Le travail collectif caractérise la nouvelle pratique de l'histoire. Certains travaux d'envergure peuvent ainsi être entrepris par des équipes multidisciplinaires de chercheurs, tel le groupe étudiant l'histoire de la région du Saguenay. Des équipes de spécialistes se penchent également sur l'histoire de la Mauricie, sur celle des femmes, des travailleurs ou du monde des affaires, sur l'histoire du livre et de l'imprimé, pour ne citer que quelques exemples. La publication d'ouvrages collectifs est fréquente, et nombreux sont les articles et les livres signés conjointement par deux ou trois auteurs.
La production des historiens francophones reste très majoritairement centrée sur le Québec ou le Canada français, tandis que les historiens du Canada anglais s'intéressent davantage à l'histoire du Québec. Cependant, les contacts entre les deux historiographies sont plus fréquents qu'auparavant. Par ailleurs, il faut souligner l'accroissement marqué de l'intérêt pour la période contemporaine, tant de la part des chercheurs que des étudiants.

## Données recueillies:
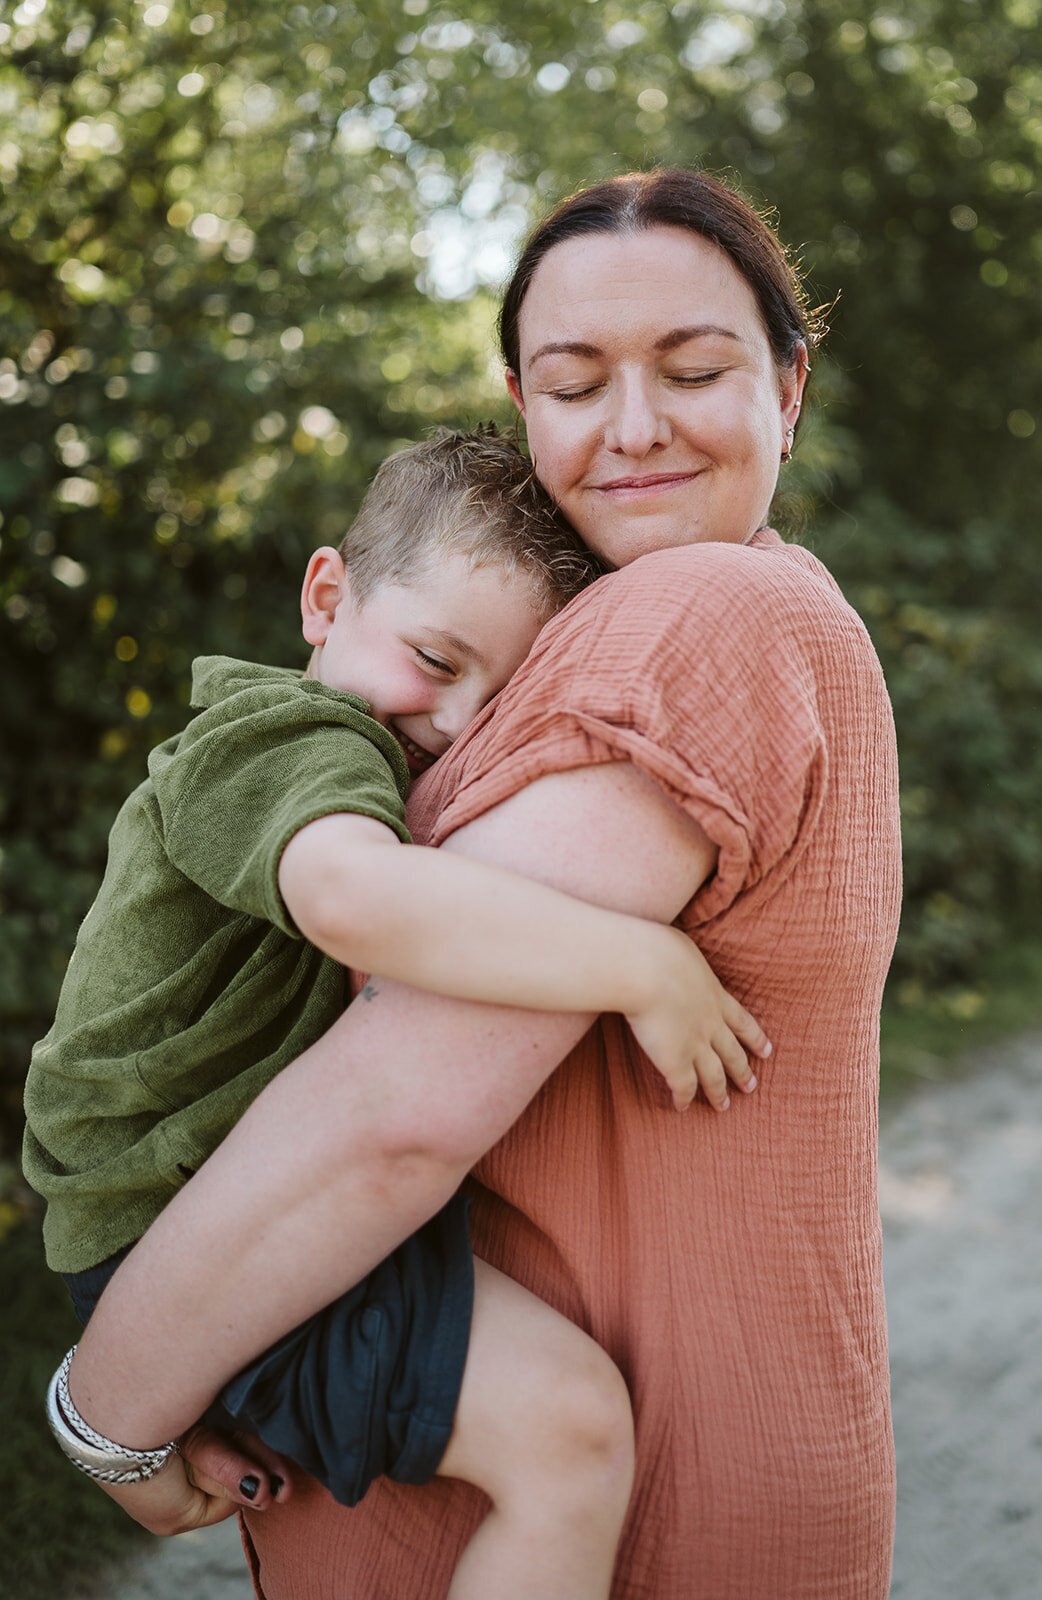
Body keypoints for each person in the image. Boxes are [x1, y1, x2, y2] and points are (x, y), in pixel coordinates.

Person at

## Objectif de l'exercice:
Recopiez mot pour mot l'extrait entier sur la nouvelle pratique de l'histoire. La liste n'est d'aucune utilité ici.

## Résultat de l'exercice:
Le travail collectif caractérise la nouvelle pratique de l'histoire. Certains travaux d'envergure peuvent ainsi être entrepris par des équipes multidisciplinaires de chercheurs, tel le groupe étudiant l'histoire de la région du Saguenay. Des équipes de spécialistes se penchent également sur l'histoire de la Mauricie, sur celle des femmes, des travailleurs ou du monde des affaires, sur l'histoire du livre et de l'imprimé, pour ne citer que quelques exemples. La publication d'ouvrages collectifs est fréquente, et nombreux sont les articles et les livres signés conjointement par deux ou trois auteurs.
La production des historiens francophones reste très majoritairement centrée sur le Québec ou le Canada français, tandis que les historiens du Canada anglais s'intéressent davantage à l'histoire du Québec. Cependant, les contacts entre les deux historiographies sont plus fréquents qu'auparavant. Par ailleurs, il faut souligner l'accroissement marqué de l'intérêt pour la période contemporaine, tant de la part des chercheurs que des étudiants.